権利証は、平成17年の不動産登記法改正により、「登記済証」は廃止され、「登記識別情報」と呼ばれるアルファベッドと数字を組み合わせたパスワードが印字された書類になりました。時代の流れで登記済証という紙から識別情報というパスワードデータに変わったわけです。

ちなみに、「権利証だけ」で登記ができるわけではなく権利を証明できるものでもありません。

権利証はいつ使うのか?再発行できるか?

権利証というのは、基本的には、不動産の所有者であることを証明する書類の一つでしかありません。

しかし、不動産の所有権を立証するためには重要な書類となりますので、大切に保管してください。

では、いったい権利証はいつ必要となるのでしょうか?

それは、不動産を売るときや銀行からお金を借りるときです。

要するに権利の登記をするときに必要となるので、そういうことがない限りは基本的に使うことはありません。

また権利証は紛失してしまうと、理由の如何を問わず、再発行はできませんので注意してください。

ただし、売買や相続などで、所有権移転登記や相続登記が行われると、新しい権利証、「登記識別情報」が発行されます。

権利証を紛失した場合のリスクやデメリット

権利証を失くした場合の対処法先にも書きましたが、権利証は不動産の真の所有者であることを示す書類のひとつでしかありません。仮に泥棒に盗まれたとしても、権利証だけで登記ができるわけではありません。

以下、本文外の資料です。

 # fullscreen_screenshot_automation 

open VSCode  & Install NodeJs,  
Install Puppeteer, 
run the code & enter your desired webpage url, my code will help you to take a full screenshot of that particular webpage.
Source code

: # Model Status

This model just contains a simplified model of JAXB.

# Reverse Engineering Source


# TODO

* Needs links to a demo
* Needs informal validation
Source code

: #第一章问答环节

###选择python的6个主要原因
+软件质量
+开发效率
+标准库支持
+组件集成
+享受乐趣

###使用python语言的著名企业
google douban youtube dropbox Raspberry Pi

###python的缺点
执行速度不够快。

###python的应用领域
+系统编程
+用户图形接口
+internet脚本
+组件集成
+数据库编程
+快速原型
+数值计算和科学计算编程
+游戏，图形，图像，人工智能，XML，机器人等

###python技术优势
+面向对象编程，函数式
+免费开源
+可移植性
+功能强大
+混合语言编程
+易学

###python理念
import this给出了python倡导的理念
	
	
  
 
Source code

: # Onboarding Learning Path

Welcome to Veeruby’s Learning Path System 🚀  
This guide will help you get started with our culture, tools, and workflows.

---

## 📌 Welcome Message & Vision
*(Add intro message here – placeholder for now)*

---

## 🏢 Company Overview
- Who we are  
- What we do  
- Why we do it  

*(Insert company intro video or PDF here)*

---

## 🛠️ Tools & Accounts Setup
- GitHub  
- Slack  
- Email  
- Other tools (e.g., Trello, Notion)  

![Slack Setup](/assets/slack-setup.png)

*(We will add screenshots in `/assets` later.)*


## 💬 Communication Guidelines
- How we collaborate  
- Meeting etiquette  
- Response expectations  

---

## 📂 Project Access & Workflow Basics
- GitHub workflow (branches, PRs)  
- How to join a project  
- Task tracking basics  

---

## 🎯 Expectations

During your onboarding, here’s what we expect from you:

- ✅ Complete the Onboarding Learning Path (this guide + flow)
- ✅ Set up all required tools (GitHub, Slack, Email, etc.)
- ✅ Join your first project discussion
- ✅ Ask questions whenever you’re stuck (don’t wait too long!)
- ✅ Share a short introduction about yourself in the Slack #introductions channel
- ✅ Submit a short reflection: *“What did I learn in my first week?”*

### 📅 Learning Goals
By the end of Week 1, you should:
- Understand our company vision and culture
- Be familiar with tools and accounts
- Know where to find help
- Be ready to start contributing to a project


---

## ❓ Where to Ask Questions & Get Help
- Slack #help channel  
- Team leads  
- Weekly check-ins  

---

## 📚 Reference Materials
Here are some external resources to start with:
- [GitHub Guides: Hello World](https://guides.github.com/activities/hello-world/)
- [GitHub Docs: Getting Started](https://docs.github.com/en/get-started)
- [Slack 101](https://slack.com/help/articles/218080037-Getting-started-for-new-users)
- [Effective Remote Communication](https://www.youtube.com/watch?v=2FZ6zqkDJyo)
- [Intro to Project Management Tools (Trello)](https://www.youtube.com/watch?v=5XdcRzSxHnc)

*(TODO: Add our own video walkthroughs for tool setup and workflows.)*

売買における所有権移転登記の場合、司法書士が売主本人面談の元、権利証や印鑑証明、本人確認書類や実印を確認の上、登記手続きを進めます。

なので、何らかの理由で他人の権利証をもった第三者が売却しようとしても、現実的には権利証だけではなんともできません。印鑑証明偽造や本人替え玉等の詐欺で司法書士や法務局が見抜けない限りは不可能です。

なので、実は権利証を紛失したとしても大きな心配はそれほどないと言えます。

権利証がなくても売却は可能か?

結論から言えば、権利証がなくても不動産の売却は可能です。

ただし、その場合は、司法書士に本人確認情報という書類を作成してもらい、法務局に権利証はないけど、間違いなく真の所有者という証明をしてもらう必要があります。

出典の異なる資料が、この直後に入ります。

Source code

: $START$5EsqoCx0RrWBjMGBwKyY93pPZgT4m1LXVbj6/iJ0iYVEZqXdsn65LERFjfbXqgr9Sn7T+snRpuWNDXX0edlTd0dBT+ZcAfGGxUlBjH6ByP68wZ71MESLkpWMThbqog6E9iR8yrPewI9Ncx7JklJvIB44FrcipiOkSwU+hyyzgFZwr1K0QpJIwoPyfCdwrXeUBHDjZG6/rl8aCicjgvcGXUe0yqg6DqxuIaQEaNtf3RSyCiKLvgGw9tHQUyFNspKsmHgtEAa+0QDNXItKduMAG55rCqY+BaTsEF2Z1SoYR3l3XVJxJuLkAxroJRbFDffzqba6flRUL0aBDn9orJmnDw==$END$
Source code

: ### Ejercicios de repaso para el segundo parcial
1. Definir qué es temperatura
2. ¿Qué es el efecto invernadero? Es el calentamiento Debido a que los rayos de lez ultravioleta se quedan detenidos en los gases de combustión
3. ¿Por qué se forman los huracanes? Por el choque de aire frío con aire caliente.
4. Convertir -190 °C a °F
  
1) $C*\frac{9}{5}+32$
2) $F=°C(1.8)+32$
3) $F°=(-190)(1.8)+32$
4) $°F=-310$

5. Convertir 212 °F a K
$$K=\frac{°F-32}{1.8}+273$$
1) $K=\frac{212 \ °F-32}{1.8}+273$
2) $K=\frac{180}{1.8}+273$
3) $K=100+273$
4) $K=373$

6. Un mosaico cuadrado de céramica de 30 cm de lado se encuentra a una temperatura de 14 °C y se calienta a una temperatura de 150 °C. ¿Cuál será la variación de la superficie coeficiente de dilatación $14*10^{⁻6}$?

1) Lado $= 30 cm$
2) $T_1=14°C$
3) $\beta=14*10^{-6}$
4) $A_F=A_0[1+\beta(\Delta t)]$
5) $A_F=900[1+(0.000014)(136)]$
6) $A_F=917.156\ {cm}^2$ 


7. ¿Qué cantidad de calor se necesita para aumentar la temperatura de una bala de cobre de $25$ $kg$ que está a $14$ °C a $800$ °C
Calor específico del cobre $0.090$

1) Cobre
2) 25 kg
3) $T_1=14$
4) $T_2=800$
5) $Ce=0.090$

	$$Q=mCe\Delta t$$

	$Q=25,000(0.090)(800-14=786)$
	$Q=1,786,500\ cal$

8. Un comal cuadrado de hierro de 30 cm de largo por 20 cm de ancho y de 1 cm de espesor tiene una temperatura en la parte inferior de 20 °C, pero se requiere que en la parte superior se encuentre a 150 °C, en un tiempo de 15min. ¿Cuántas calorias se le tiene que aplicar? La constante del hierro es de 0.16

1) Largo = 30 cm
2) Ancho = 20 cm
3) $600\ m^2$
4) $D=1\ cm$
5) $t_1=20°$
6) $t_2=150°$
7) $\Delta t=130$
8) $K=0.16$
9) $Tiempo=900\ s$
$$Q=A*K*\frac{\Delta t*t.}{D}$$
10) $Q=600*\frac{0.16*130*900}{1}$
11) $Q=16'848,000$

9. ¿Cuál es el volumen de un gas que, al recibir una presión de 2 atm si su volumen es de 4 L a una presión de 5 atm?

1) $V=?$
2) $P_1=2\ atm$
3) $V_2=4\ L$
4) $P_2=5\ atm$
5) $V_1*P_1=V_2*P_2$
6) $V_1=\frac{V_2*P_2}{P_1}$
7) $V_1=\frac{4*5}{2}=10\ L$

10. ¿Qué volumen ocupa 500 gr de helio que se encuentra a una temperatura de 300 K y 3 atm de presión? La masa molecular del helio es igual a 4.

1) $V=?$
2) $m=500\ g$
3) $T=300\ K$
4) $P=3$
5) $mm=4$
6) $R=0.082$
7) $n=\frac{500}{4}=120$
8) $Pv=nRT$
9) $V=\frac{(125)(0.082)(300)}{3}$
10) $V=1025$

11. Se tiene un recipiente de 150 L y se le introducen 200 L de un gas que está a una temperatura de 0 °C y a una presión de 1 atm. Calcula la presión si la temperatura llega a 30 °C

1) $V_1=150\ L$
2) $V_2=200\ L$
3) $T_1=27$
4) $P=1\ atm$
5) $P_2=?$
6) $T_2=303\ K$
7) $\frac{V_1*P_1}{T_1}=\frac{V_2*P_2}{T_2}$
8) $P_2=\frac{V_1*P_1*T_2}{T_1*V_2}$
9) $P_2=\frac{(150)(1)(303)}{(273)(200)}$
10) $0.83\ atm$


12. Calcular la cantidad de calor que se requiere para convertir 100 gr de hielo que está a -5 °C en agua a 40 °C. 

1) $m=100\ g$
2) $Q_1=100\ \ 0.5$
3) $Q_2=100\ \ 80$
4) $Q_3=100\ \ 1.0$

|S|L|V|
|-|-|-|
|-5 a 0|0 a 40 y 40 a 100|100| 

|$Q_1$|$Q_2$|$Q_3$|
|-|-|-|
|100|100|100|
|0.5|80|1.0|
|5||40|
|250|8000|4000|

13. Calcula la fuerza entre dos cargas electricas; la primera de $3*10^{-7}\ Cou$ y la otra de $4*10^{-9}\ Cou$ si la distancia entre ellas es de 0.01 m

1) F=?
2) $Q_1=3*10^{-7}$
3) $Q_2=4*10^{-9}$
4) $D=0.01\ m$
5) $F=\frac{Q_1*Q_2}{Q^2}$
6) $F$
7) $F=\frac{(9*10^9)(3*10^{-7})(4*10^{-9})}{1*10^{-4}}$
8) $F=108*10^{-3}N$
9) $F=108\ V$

司法書士にとっても、非常に責任の重い書類となります。万に一つでも、詐欺で別人に成りすまされて、ダマされたとしても責任は免れないので、厳重な本人確認の上で作成します。

その作成費用については、司法書士によりますが、5万円くらいが目安かと思います。

まとめ

  • 春日井シティ不動産ブログのまとめ権利証は、その所持人が真の所有者であることを示す書面のひとつ。
  • 権利証は「登記済証」と「登記識別情報」の2種類ある。
  • 平成17年不動産登記法改正以降はすべて「登記識別情報」。
  • 平成17年以前の「登記済証」はそのまま有効。
  • 権利証を紛失しても勝手に第三者に売却される可能性は低い。
  • 権利書の再発行は紛失理由に関わらずできない。
  • 権利書を扮した場合でも司法書士による本人確認情報作成により売却も可能。
  • 本人確認書類情報の作成費用の目安は5万円。